Two area companies turn different directions on Wall Street

Two Kansas City area companies are heading in opposite directions on Wall Street.

Lenexa-based Bats Global Markets Inc. officially filed to offer its own shares to investors in an initial public offering. The filing confirms reports early this month that it would try again to go public on its own stock exchange after a failed attempt in 2012.

Heading for the exit ramp, shareholders of Kansas City Life Insurance Co. voted for measures to allow the company to deregister its publicly traded stock.

“Our board of directors determined, and our shareholders have agreed, that the costs of being a publicly held company outweigh the benefits,” chief executive R. Philip Bixby said in an announcement of the vote.

It’s a conclusion many other smaller area companies have reached since the passage of the Sarbanes-Oxley Act in 2002 and other changes to public reporting requirements.

Like those other companies, Kansas City Life’s shares would continue to trade publicly in some markets, and the company could go to the trouble to distribute audited financial statements.

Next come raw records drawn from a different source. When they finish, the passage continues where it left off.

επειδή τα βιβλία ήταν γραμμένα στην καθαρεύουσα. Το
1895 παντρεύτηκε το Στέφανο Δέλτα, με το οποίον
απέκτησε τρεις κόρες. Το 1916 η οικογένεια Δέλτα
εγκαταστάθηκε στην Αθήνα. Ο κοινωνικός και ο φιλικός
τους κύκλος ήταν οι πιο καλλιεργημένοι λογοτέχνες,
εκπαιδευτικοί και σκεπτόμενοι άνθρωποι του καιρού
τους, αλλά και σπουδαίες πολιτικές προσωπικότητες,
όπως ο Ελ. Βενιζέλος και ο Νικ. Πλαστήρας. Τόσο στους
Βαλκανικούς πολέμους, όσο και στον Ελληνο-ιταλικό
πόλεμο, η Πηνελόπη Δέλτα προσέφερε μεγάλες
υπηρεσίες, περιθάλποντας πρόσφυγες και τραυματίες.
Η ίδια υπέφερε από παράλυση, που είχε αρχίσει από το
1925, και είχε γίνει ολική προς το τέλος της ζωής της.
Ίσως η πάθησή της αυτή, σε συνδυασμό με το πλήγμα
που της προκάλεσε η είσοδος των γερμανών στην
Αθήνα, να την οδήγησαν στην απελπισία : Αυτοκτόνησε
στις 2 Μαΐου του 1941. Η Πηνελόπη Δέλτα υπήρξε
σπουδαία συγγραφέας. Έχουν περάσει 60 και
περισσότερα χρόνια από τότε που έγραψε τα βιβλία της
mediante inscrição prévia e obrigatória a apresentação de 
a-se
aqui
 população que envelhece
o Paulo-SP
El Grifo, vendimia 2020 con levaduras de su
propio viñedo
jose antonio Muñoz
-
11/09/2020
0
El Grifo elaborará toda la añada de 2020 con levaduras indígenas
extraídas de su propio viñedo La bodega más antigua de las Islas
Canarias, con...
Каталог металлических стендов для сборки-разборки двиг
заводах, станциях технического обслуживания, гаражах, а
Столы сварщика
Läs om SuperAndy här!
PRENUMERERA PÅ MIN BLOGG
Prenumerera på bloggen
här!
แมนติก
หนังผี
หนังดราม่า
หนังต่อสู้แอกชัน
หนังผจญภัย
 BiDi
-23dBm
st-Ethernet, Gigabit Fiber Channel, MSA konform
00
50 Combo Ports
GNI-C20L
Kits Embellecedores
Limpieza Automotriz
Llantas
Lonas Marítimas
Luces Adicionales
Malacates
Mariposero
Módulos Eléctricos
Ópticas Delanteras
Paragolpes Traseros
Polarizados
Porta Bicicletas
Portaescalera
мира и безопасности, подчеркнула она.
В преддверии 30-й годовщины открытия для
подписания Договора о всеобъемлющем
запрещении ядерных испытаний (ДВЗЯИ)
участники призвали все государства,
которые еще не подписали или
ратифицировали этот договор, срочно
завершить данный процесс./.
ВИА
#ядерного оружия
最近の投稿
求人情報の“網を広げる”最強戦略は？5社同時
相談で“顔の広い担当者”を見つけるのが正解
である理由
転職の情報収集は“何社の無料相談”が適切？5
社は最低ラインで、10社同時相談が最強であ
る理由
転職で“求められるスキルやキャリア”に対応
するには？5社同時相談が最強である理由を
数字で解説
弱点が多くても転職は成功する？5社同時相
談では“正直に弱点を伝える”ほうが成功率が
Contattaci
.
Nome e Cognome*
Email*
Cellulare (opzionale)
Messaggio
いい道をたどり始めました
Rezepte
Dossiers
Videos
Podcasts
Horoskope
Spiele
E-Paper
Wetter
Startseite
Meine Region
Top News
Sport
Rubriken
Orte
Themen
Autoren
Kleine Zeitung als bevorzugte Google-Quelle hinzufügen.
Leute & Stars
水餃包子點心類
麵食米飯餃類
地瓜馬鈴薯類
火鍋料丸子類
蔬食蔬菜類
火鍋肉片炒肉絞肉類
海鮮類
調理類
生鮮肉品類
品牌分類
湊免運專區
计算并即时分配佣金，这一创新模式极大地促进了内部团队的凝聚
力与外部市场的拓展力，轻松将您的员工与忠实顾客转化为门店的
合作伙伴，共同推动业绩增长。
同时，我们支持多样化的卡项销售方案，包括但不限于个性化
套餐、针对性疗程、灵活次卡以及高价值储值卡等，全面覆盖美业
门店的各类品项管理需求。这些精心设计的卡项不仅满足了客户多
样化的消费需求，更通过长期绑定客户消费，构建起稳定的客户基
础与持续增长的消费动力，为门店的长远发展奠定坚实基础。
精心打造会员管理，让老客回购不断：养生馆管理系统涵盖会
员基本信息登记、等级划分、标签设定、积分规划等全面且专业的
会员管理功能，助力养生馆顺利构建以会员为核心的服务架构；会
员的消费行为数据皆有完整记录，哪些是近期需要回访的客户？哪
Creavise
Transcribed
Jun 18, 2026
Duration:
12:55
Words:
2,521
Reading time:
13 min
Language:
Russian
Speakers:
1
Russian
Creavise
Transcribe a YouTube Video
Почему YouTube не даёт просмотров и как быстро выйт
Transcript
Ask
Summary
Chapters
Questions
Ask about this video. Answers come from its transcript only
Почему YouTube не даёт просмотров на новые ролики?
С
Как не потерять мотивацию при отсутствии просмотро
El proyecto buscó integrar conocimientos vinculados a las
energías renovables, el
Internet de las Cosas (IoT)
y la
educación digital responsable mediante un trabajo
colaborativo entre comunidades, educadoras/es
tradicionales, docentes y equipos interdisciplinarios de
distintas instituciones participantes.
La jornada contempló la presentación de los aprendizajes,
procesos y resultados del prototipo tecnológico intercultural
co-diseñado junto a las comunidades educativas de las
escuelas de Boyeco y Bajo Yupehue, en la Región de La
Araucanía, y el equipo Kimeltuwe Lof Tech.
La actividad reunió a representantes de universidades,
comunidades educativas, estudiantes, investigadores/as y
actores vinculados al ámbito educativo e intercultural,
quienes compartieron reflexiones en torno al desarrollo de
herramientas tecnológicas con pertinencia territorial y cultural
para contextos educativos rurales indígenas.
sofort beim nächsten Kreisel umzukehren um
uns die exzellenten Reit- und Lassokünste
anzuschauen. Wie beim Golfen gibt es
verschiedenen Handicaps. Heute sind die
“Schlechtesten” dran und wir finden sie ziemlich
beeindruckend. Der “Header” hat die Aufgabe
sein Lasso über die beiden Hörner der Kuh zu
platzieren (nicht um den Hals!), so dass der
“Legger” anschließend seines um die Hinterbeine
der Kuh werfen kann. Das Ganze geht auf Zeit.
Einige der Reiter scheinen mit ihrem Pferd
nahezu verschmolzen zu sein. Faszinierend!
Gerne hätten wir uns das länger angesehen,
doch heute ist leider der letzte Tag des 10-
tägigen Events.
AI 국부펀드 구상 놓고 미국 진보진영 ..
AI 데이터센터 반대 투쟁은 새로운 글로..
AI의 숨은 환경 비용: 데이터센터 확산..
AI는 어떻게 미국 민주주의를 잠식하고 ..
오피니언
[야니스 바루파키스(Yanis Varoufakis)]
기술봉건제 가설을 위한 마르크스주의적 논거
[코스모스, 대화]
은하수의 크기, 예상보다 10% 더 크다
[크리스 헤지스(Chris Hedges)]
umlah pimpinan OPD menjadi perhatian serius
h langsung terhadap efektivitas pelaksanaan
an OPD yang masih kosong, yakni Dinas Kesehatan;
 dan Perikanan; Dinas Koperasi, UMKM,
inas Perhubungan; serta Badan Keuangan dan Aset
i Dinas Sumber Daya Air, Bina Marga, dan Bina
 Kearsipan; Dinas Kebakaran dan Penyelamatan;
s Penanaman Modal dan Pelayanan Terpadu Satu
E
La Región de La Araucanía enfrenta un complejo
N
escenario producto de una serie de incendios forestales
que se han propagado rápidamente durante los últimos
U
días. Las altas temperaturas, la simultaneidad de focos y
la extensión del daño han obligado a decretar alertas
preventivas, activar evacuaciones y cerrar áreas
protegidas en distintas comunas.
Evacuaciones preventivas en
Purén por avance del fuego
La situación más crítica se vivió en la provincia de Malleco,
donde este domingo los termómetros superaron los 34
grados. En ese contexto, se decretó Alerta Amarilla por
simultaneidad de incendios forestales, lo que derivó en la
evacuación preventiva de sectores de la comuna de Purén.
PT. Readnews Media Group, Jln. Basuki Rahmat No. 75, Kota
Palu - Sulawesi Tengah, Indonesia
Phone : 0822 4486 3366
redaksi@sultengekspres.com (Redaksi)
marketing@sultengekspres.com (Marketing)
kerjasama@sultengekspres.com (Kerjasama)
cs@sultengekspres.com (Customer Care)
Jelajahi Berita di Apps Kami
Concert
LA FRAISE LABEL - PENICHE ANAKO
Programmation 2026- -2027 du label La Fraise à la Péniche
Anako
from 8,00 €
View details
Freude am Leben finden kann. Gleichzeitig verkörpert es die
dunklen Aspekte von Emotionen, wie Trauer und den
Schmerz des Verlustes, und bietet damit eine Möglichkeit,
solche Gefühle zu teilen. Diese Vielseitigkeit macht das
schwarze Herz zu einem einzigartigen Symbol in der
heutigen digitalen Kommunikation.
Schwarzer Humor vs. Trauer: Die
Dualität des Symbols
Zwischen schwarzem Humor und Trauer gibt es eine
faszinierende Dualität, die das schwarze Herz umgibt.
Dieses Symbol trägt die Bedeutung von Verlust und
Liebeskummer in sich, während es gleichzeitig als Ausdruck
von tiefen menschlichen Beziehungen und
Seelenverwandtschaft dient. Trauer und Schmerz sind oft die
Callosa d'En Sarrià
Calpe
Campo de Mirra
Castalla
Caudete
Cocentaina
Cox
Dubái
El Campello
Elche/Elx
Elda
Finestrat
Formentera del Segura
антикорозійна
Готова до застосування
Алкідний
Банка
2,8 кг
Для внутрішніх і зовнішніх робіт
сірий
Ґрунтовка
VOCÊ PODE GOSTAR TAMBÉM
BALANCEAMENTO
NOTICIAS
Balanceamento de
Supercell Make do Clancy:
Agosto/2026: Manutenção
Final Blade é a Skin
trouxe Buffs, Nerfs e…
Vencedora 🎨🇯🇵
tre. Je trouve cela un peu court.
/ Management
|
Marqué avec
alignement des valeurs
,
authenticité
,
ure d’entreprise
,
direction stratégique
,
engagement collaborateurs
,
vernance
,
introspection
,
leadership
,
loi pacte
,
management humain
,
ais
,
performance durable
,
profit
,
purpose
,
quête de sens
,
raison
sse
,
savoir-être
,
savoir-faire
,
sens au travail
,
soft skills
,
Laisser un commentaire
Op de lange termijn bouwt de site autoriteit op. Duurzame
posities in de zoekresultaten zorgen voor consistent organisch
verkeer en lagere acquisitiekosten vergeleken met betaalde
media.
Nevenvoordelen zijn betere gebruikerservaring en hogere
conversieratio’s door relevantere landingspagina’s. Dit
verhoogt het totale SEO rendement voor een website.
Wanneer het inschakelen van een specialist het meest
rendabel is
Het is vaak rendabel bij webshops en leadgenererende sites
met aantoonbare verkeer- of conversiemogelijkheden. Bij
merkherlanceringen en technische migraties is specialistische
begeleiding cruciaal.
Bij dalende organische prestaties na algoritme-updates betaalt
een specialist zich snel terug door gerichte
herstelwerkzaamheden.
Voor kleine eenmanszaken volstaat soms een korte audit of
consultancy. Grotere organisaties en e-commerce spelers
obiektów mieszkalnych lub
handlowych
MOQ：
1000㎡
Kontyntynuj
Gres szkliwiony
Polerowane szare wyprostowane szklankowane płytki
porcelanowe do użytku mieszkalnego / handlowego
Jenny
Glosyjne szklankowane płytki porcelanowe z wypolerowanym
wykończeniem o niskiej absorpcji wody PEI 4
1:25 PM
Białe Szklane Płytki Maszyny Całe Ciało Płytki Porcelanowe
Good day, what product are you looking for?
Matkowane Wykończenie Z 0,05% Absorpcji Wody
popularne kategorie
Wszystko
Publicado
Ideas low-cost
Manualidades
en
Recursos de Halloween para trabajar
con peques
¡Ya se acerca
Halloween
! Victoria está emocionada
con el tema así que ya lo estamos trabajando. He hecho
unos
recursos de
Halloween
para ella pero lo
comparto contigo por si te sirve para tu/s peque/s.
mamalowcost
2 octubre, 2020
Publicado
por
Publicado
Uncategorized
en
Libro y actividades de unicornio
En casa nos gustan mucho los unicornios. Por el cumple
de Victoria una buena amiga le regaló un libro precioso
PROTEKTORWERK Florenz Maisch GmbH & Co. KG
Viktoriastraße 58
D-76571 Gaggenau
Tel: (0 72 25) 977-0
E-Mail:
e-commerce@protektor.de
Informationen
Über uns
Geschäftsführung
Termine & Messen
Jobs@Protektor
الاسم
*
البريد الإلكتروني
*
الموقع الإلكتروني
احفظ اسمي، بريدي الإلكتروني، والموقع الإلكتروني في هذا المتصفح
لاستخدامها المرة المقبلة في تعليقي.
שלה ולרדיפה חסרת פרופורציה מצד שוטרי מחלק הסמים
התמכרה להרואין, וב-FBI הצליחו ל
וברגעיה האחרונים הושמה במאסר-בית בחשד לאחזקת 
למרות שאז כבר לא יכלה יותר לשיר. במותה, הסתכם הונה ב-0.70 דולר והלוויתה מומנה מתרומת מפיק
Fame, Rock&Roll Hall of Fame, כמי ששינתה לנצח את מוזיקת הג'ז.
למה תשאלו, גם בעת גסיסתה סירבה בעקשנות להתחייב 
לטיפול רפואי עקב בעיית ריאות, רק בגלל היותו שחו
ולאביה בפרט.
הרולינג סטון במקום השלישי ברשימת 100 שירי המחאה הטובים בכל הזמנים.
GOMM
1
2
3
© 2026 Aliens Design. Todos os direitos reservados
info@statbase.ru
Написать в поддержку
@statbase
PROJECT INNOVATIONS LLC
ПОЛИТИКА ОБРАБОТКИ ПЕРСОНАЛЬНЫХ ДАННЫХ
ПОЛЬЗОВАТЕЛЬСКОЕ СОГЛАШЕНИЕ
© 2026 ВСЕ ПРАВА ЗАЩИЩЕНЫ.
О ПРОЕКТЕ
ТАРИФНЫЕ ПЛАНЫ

But it would no longer be required to submit the collection of annual, quarterly and periodic public reports required by the Securities and Exchange Commission.

Bats Global Markets is embracing the SEC’s reporting requirements in its effort to go public. It operates the second-largest stock exchange in the United States, behind the New York Stock Exchange and larger than Nasdaq. It handles about 20 percent of U.S. stock trading volume daily.

The filing indicates that Bats would sell shares, raising an undisclosed amount of money for the firm, and that some current shareholders also would offer their shares to the public through the offering.

The filing shows Bats generated $1.34 billion in revenue through the first nine months of this year, up 30 percent from the same period of 2014 and 51 percent more than it generated in all of 2012 when it first tried to go public.

Its net income through Sept. 30 this year was $60.5 million, nearly twice its profit in the same months of last year. Profit in all of 2012 was $31.6 million.

The 2012 effort to go public was canceled when a technical glitch disrupted trading in the newly public shares. Bats withdrew that stock offering, which would have raised about $100 million for its owners at the time.

Since then, the company has become the listing exchange for a number of exchange-traded funds. It also operates markets in Europe and markets in options and foreign currencies.